Noninvasive methods to study glucocorticoid receptor (GR) signaling are urgently needed to elaborate the complexity of GR signaling in normal physiology and human disorders, as well as to identify selective GR modulators to treat diseases. Here, we report evidence supporting translational studies with (±)-¹¹C-5-(4-fluorobenzyl)-10-methoxy-2,2,4-trimethyl-2,5-dihydro-1H-chromeno[3,4-f]-quinoline ((±)-¹¹C-YJH08), a radioligand for PET that engages the ligand binding domain on GR. Methods: (±)-¹¹C-YJH08 was synthesized by reacting the phenol precursor with ¹¹C-methyl iodide. The biodistribution was studied in vivo. Specific binding was tested in vivo with adrenalectomy and ligand competition.
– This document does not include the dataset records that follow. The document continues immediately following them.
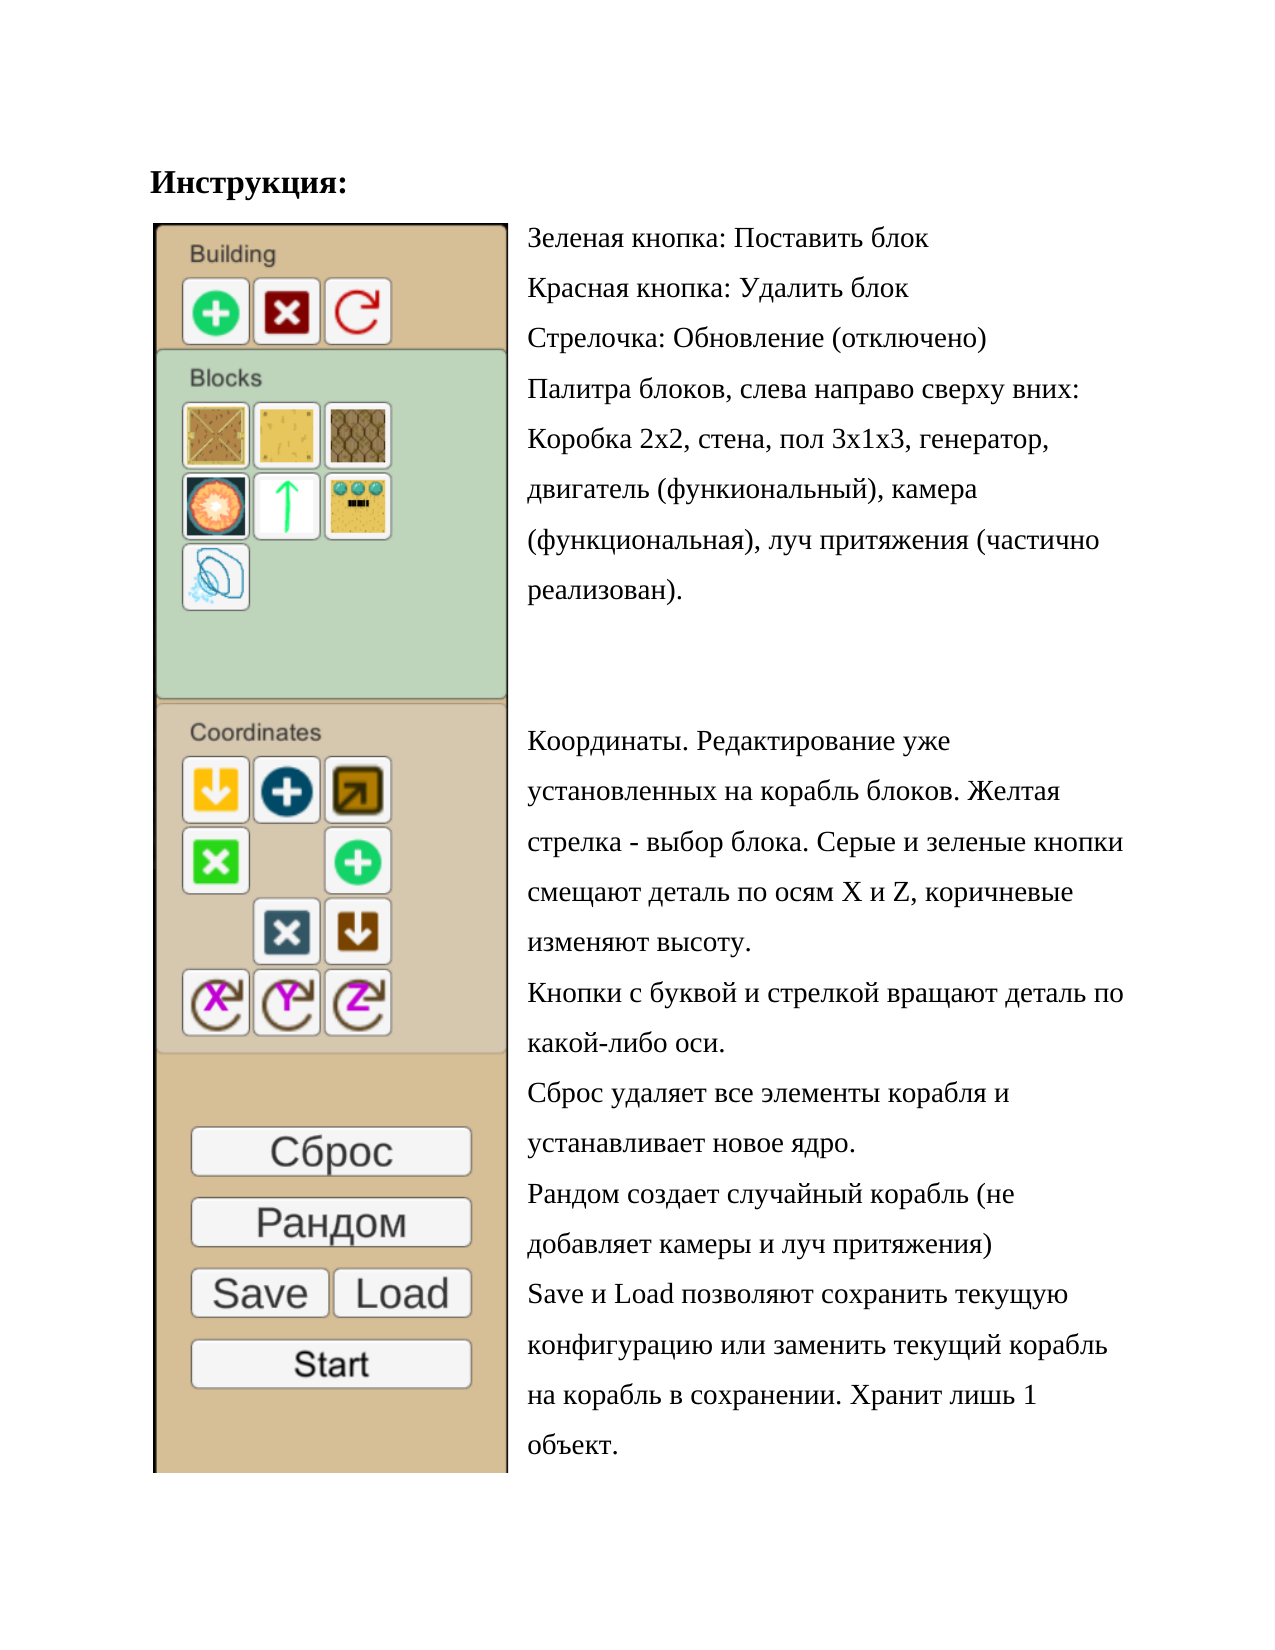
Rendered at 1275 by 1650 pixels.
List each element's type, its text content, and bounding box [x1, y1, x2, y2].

picture [153, 223, 509, 1473]
text Стрелочка: Обновление (отключено) [509, 321, 1125, 354]
text Красная кнопка: Удалить блок [509, 270, 1125, 304]
text Save и Load позволяют сохранить текущую конфигурацию или заменить текущий корабль на корабль в сохранении. Хранит лишь 1 объект. [509, 1277, 1125, 1461]
text Координаты. Редактирование уже установленных на корабль блоков. Желтая стрелка - выбор блока. Серые и зеленые кнопки смещают деталь по осям X и Z, коричневые изменяют высоту. [509, 723, 1125, 958]
text Рандом создает случайный корабль (не добавляет камеры и луч притяжения) [509, 1176, 1125, 1260]
text Кнопки с буквой и стрелкой вращают деталь по какой-либо оси. [509, 975, 1125, 1058]
text Сброс удаляет все элементы корабля и устанавливает новое ядро. [509, 1075, 1125, 1159]
text Зеленая кнопка: Поставить блок [150, 220, 1125, 253]
text Палитра блоков, слева направо сверху вних: Коробка 2х2, стена, пол 3х1х3, генератор, двигатель (функиональный), камера (функциональная), луч притяжения (частично реализован). [509, 371, 1125, 606]
subtitle Инструкция: [150, 162, 1125, 201]
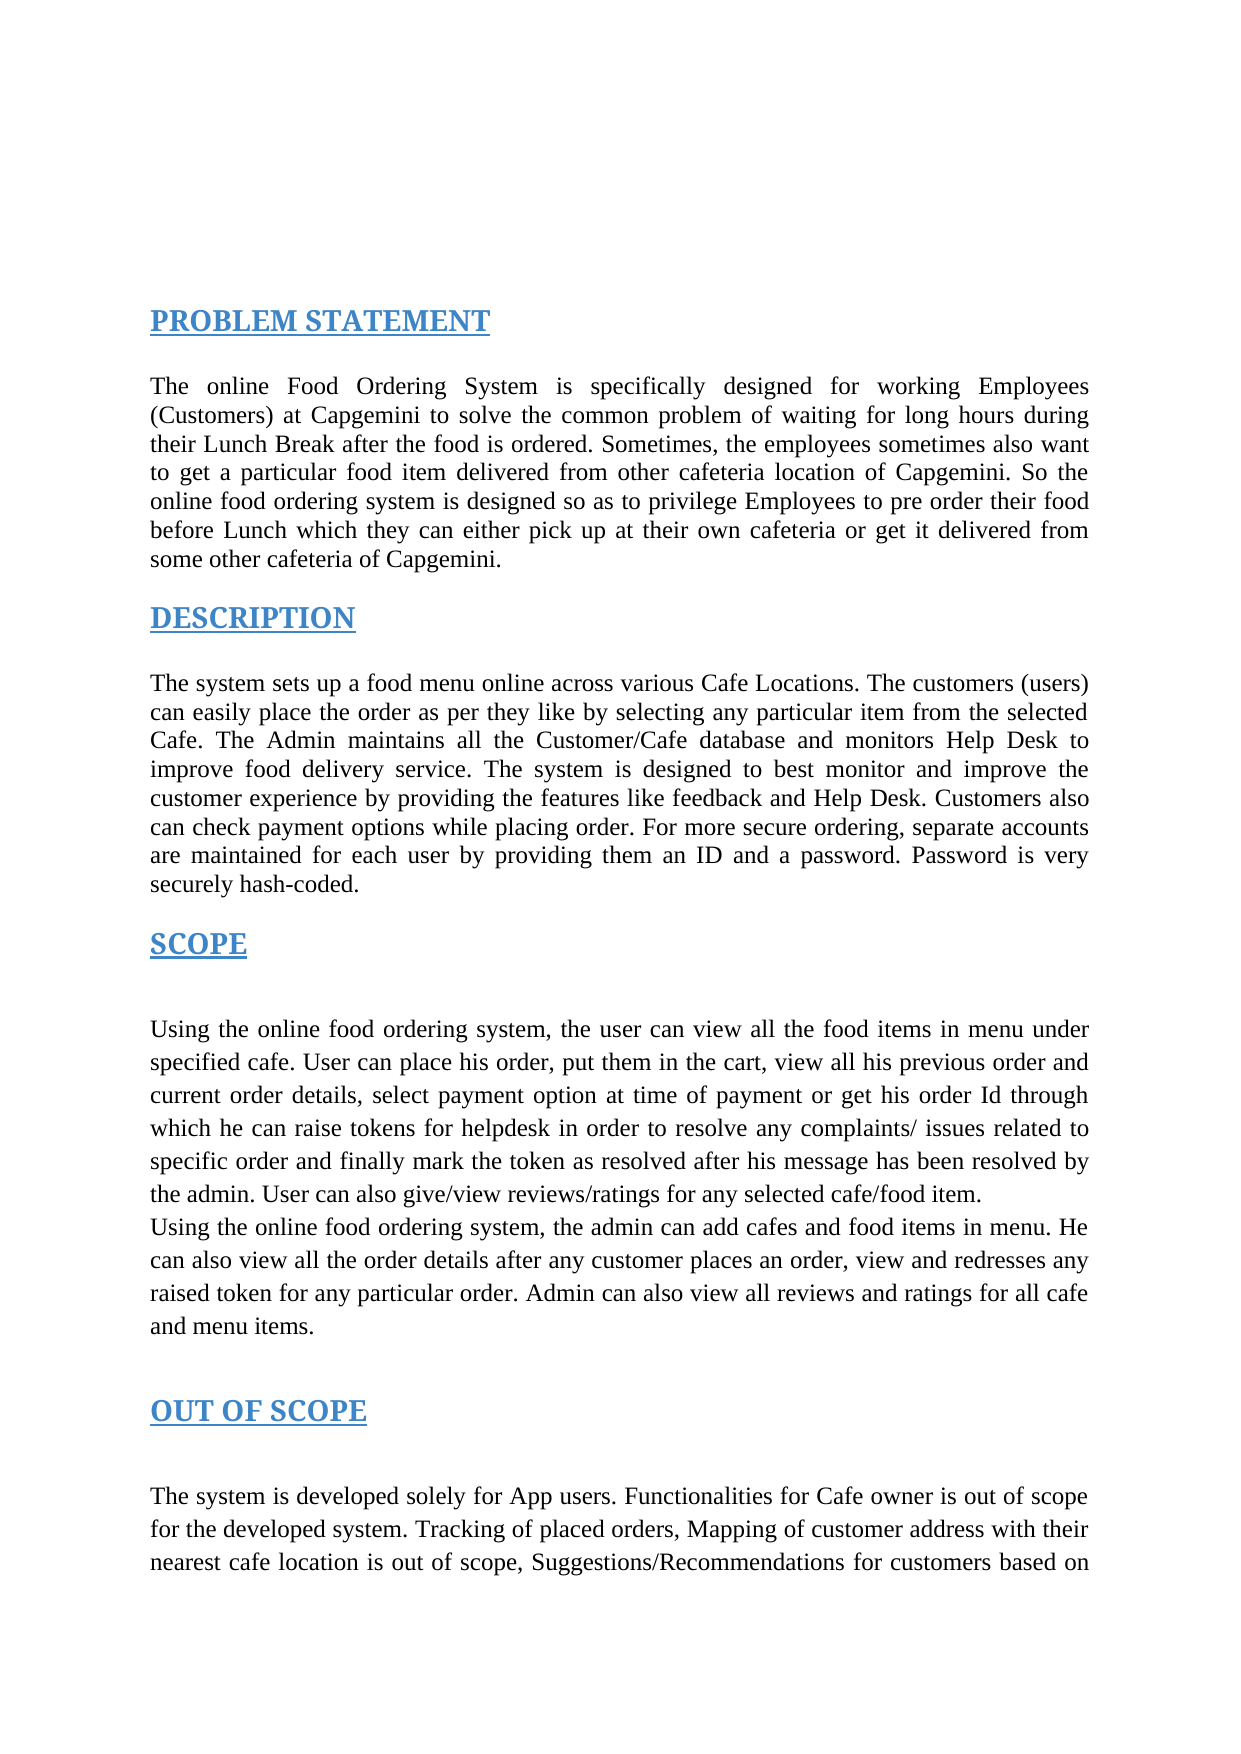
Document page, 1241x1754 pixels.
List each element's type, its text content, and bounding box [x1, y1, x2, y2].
A library of analogs was synthesized and studied in vitro and in vivo to understand the (±)-¹¹C-YJH08 structure-activity relationship. Rodent dosimetry studies were performed to estimate the human-equivalent doses of (±)-¹¹C-YJH08. Results: (±)-¹¹C-YJH08 was synthesized by reaction of the phenolic precursor with ¹¹C-methyl iodide, giving a radiochemical yield of 51.7% ± 4.7% (decay-corrected to starting ¹¹C-methyl iodide). Specific binding was observed in many tissues, including the brain. An analysis of the (±)-YJH08 structure-activity relationship showed that (R)- and (S)-enantiomers are equally avid for GR by occupying discrete binding modes. A focused chemical screen revealed that the aryl fluoride motif on YJH08 is essential for high-affinity GR binding in vitro, high tissue uptake in vivo, and efficient passage across the blood-brain barrier. Lastly, we performed dosimetry studies on rodents, from which we estimated the human-equivalent doses of (±)-¹¹C-YJH08 to be commensurate with the widely used ¹¹C and ¹⁸F tracers. Conclusion: These studies reveal the molecular determinants of a high-affinity and high-selectivity ligand-receptor interaction and support the use of (±)-¹¹C-YJH08 PET to make the first measurements of GR expression in human subjects.